*** Opening AVAILABLE RECORDS ***

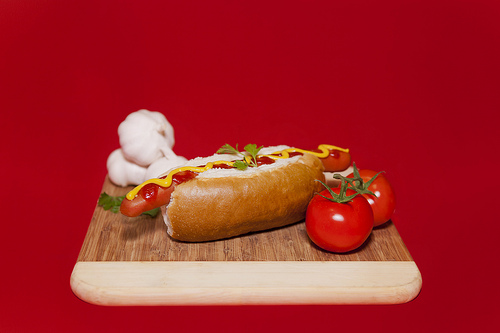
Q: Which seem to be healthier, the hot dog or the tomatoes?
A: The tomatoes are healthier than the hot dog.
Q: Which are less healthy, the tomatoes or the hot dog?
A: The hot dog are less healthy than the tomatoes.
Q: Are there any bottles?
A: No, there are no bottles.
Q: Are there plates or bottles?
A: No, there are no bottles or plates.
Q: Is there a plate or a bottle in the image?
A: No, there are no bottles or plates.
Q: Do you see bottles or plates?
A: No, there are no bottles or plates.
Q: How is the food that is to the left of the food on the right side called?
A: The food is a bun.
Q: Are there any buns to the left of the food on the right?
A: Yes, there is a bun to the left of the food.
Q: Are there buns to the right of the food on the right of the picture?
A: No, the bun is to the left of the food.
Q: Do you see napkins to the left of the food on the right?
A: No, there is a bun to the left of the food.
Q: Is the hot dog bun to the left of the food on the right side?
A: Yes, the bun is to the left of the food.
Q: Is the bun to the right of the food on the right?
A: No, the bun is to the left of the food.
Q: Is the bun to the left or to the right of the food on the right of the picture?
A: The bun is to the left of the food.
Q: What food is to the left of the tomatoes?
A: The food is a bun.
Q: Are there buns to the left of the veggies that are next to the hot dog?
A: Yes, there is a bun to the left of the tomatoes.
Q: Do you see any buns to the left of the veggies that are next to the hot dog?
A: Yes, there is a bun to the left of the tomatoes.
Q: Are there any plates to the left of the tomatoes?
A: No, there is a bun to the left of the tomatoes.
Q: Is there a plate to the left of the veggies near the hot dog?
A: No, there is a bun to the left of the tomatoes.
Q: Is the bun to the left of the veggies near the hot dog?
A: Yes, the bun is to the left of the tomatoes.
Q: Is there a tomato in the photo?
A: Yes, there are tomatoes.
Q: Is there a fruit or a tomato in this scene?
A: Yes, there are tomatoes.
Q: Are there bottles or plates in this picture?
A: No, there are no bottles or plates.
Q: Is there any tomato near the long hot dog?
A: Yes, there are tomatoes near the hot dog.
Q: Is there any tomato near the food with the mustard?
A: Yes, there are tomatoes near the hot dog.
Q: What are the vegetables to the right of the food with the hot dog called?
A: The vegetables are tomatoes.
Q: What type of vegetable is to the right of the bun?
A: The vegetables are tomatoes.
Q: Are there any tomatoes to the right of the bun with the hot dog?
A: Yes, there are tomatoes to the right of the bun.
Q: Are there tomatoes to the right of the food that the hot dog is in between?
A: Yes, there are tomatoes to the right of the bun.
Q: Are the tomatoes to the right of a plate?
A: No, the tomatoes are to the right of the bun.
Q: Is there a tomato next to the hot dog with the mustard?
A: Yes, there are tomatoes next to the hot dog.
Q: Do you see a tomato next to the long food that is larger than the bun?
A: Yes, there are tomatoes next to the hot dog.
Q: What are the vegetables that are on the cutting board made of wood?
A: The vegetables are tomatoes.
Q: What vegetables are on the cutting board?
A: The vegetables are tomatoes.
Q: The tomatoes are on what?
A: The tomatoes are on the cutting board.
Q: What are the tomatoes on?
A: The tomatoes are on the cutting board.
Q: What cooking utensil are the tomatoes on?
A: The tomatoes are on the cutting board.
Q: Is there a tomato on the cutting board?
A: Yes, there are tomatoes on the cutting board.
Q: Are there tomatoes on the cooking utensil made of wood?
A: Yes, there are tomatoes on the cutting board.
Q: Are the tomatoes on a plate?
A: No, the tomatoes are on the cutting board.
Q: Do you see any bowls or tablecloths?
A: No, there are no bowls or tablecloths.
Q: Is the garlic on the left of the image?
A: Yes, the garlic is on the left of the image.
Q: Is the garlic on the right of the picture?
A: No, the garlic is on the left of the image.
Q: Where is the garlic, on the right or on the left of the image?
A: The garlic is on the left of the image.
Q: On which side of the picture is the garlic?
A: The garlic is on the left of the image.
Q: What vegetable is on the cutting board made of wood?
A: The vegetable is garlic.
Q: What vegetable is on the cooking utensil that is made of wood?
A: The vegetable is garlic.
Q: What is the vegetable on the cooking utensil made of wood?
A: The vegetable is garlic.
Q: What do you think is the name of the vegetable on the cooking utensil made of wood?
A: The vegetable is garlic.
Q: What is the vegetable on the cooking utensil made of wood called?
A: The vegetable is garlic.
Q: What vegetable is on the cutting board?
A: The vegetable is garlic.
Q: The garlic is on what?
A: The garlic is on the cutting board.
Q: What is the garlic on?
A: The garlic is on the cutting board.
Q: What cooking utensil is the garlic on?
A: The garlic is on the cutting board.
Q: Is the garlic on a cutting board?
A: Yes, the garlic is on a cutting board.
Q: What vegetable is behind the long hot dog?
A: The vegetable is garlic.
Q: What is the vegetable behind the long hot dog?
A: The vegetable is garlic.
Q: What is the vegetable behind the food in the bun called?
A: The vegetable is garlic.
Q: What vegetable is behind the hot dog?
A: The vegetable is garlic.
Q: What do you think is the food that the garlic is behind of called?
A: The food is a hot dog.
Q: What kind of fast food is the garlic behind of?
A: The garlic is behind the hot dog.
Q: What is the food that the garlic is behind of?
A: The food is a hot dog.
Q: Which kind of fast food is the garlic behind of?
A: The garlic is behind the hot dog.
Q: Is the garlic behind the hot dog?
A: Yes, the garlic is behind the hot dog.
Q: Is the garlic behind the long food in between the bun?
A: Yes, the garlic is behind the hot dog.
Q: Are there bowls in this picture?
A: No, there are no bowls.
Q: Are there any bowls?
A: No, there are no bowls.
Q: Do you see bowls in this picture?
A: No, there are no bowls.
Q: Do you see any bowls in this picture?
A: No, there are no bowls.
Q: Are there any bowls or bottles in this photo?
A: No, there are no bowls or bottles.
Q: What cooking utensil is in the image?
A: The cooking utensil is a cutting board.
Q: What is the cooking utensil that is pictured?
A: The cooking utensil is a cutting board.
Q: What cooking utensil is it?
A: The cooking utensil is a cutting board.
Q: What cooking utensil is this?
A: That is a cutting board.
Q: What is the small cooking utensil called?
A: The cooking utensil is a cutting board.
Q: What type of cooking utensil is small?
A: The cooking utensil is a cutting board.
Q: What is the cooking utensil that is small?
A: The cooking utensil is a cutting board.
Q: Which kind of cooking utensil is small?
A: The cooking utensil is a cutting board.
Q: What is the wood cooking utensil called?
A: The cooking utensil is a cutting board.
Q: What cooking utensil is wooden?
A: The cooking utensil is a cutting board.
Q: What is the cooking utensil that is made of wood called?
A: The cooking utensil is a cutting board.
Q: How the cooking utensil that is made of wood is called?
A: The cooking utensil is a cutting board.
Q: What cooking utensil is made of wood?
A: The cooking utensil is a cutting board.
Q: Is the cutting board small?
A: Yes, the cutting board is small.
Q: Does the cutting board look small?
A: Yes, the cutting board is small.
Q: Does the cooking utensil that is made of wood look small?
A: Yes, the cutting board is small.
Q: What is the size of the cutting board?
A: The cutting board is small.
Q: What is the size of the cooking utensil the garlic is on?
A: The cutting board is small.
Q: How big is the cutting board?
A: The cutting board is small.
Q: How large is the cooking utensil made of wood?
A: The cutting board is small.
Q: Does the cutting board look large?
A: No, the cutting board is small.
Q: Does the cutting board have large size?
A: No, the cutting board is small.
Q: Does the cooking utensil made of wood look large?
A: No, the cutting board is small.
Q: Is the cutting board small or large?
A: The cutting board is small.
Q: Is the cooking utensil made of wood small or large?
A: The cutting board is small.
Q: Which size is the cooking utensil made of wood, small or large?
A: The cutting board is small.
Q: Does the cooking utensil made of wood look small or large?
A: The cutting board is small.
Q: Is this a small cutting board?
A: Yes, this is a small cutting board.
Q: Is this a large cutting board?
A: No, this is a small cutting board.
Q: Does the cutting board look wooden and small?
A: Yes, the cutting board is wooden and small.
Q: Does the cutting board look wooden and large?
A: No, the cutting board is wooden but small.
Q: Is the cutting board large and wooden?
A: No, the cutting board is wooden but small.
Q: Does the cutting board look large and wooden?
A: No, the cutting board is wooden but small.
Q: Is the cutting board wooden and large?
A: No, the cutting board is wooden but small.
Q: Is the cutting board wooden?
A: Yes, the cutting board is wooden.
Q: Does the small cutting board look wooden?
A: Yes, the cutting board is wooden.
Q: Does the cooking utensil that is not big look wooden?
A: Yes, the cutting board is wooden.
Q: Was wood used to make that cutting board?
A: Yes, the cutting board is made of wood.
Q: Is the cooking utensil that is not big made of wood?
A: Yes, the cutting board is made of wood.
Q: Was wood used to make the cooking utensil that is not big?
A: Yes, the cutting board is made of wood.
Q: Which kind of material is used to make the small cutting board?
A: The cutting board is made of wood.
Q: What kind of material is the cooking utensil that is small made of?
A: The cutting board is made of wood.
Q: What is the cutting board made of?
A: The cutting board is made of wood.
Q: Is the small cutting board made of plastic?
A: No, the cutting board is made of wood.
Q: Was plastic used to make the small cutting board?
A: No, the cutting board is made of wood.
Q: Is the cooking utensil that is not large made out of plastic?
A: No, the cutting board is made of wood.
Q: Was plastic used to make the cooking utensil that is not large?
A: No, the cutting board is made of wood.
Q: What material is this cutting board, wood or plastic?
A: The cutting board is made of wood.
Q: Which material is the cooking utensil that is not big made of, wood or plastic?
A: The cutting board is made of wood.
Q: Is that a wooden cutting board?
A: Yes, that is a wooden cutting board.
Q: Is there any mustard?
A: Yes, there is mustard.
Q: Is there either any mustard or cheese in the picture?
A: Yes, there is mustard.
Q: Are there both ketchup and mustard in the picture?
A: Yes, there are both mustard and ketchup.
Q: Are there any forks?
A: No, there are no forks.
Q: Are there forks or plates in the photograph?
A: No, there are no forks or plates.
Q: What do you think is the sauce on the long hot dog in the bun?
A: The sauce is mustard.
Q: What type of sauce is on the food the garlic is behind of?
A: The sauce is mustard.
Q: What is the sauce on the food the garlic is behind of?
A: The sauce is mustard.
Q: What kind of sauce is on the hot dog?
A: The sauce is mustard.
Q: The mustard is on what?
A: The mustard is on the hot dog.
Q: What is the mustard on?
A: The mustard is on the hot dog.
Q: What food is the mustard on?
A: The mustard is on the hot dog.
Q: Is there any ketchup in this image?
A: Yes, there is ketchup.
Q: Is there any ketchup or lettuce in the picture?
A: Yes, there is ketchup.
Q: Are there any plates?
A: No, there are no plates.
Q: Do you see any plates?
A: No, there are no plates.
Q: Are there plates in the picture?
A: No, there are no plates.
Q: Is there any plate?
A: No, there are no plates.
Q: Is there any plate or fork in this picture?
A: No, there are no plates or forks.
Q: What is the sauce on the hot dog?
A: The sauce is ketchup.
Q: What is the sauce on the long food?
A: The sauce is ketchup.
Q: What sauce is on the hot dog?
A: The sauce is ketchup.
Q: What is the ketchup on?
A: The ketchup is on the hot dog.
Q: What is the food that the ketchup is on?
A: The food is a hot dog.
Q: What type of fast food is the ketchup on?
A: The ketchup is on the hot dog.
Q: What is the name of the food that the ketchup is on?
A: The food is a hot dog.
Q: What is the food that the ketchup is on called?
A: The food is a hot dog.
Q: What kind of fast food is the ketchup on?
A: The ketchup is on the hot dog.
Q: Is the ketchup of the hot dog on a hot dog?
A: Yes, the ketchup is on a hot dog.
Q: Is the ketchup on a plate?
A: No, the ketchup is on a hot dog.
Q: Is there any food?
A: Yes, there is food.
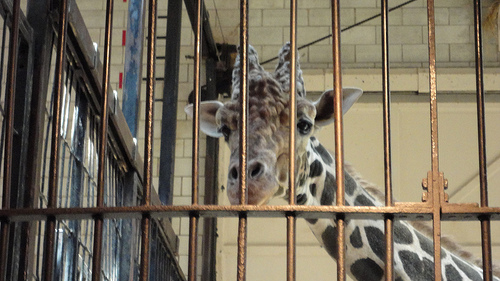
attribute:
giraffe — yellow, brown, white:
[182, 39, 493, 280]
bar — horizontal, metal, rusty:
[5, 201, 496, 216]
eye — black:
[297, 113, 315, 133]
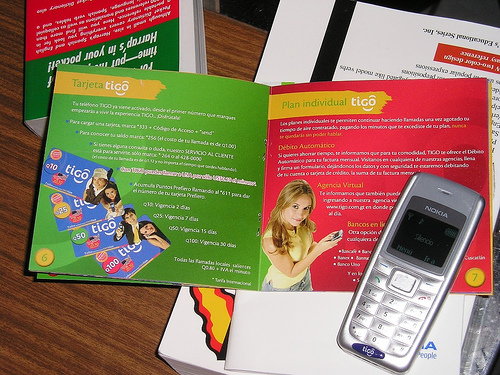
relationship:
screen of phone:
[391, 207, 463, 265] [332, 169, 486, 373]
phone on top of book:
[336, 171, 488, 374] [77, 69, 340, 291]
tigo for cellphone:
[39, 61, 482, 291] [336, 172, 486, 374]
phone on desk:
[332, 169, 486, 373] [4, 24, 496, 374]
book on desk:
[25, 73, 493, 293] [10, 290, 151, 364]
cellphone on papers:
[332, 147, 438, 322] [234, 75, 354, 153]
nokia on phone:
[420, 195, 443, 220] [332, 169, 486, 373]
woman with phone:
[260, 179, 344, 289] [331, 232, 341, 239]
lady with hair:
[259, 168, 334, 290] [257, 167, 315, 249]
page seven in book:
[256, 76, 495, 294] [29, 63, 494, 293]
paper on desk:
[26, 60, 368, 295] [4, 24, 496, 374]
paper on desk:
[352, 77, 493, 173] [4, 24, 496, 374]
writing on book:
[141, 201, 236, 249] [25, 73, 493, 293]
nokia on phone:
[424, 204, 449, 220] [332, 169, 486, 373]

*** Closing AVAILABLE RECORDS ***

* TASK REQUIREMENTS: Copy the items word for word, from the start of the items through the line containing "A: Yes, the bun is to the left of the food.", including that line. Leave out the pictures.

* RESPONSE TO THIS EXERCISE:
Q: Which seem to be healthier, the hot dog or the tomatoes?
A: The tomatoes are healthier than the hot dog.
Q: Which are less healthy, the tomatoes or the hot dog?
A: The hot dog are less healthy than the tomatoes.
Q: Are there any bottles?
A: No, there are no bottles.
Q: Are there plates or bottles?
A: No, there are no bottles or plates.
Q: Is there a plate or a bottle in the image?
A: No, there are no bottles or plates.
Q: Do you see bottles or plates?
A: No, there are no bottles or plates.
Q: How is the food that is to the left of the food on the right side called?
A: The food is a bun.
Q: Are there any buns to the left of the food on the right?
A: Yes, there is a bun to the left of the food.
Q: Are there buns to the right of the food on the right of the picture?
A: No, the bun is to the left of the food.
Q: Do you see napkins to the left of the food on the right?
A: No, there is a bun to the left of the food.
Q: Is the hot dog bun to the left of the food on the right side?
A: Yes, the bun is to the left of the food.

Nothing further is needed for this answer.